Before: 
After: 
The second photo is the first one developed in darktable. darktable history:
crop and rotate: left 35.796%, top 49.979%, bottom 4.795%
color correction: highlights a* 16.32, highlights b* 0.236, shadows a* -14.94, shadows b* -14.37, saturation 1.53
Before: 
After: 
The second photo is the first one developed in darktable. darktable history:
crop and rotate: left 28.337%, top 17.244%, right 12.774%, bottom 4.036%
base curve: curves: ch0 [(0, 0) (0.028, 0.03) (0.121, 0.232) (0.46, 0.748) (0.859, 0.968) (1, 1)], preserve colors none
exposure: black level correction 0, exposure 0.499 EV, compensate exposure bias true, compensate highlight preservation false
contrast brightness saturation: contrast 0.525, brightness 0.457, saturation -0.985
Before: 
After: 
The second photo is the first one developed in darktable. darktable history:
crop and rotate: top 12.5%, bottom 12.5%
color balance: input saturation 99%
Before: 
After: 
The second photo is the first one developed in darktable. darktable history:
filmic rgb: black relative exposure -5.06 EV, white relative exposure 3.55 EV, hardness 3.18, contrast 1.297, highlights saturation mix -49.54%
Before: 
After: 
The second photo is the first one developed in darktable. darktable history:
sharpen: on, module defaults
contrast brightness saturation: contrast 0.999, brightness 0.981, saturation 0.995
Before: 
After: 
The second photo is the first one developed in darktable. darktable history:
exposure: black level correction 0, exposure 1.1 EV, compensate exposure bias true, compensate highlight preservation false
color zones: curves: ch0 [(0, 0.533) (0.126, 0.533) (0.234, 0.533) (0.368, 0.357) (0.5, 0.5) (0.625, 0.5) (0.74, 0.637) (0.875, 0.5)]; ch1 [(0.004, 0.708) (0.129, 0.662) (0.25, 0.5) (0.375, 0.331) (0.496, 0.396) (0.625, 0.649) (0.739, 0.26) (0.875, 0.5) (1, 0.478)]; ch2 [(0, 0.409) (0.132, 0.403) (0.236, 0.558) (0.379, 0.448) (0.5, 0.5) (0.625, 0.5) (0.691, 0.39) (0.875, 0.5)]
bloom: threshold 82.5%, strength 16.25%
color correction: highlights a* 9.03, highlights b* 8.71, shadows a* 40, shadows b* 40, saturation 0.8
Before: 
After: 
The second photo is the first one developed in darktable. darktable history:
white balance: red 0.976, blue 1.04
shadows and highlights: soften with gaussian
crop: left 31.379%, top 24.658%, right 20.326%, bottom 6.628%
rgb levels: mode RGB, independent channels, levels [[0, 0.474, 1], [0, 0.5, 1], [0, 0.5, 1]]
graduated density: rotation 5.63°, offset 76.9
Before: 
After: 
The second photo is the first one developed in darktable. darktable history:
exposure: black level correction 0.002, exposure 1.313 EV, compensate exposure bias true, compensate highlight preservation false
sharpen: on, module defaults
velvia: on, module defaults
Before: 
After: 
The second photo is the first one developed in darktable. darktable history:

» WHAT TO PRODUCE:
Reproduce the data above verbatim, starting from its first line and continuing through the line that contains "color correction: highlights a* 16.32, highlights", with that line included.

» EXERCISE SOLUTION:
Before: 
After: 
The second photo is the first one developed in darktable. darktable history:
crop and rotate: left 35.796%, top 49.979%, bottom 4.795%
color correction: highlights a* 16.32, highlights b* 0.236, shadows a* -14.94, shadows b* -14.37, saturation 1.53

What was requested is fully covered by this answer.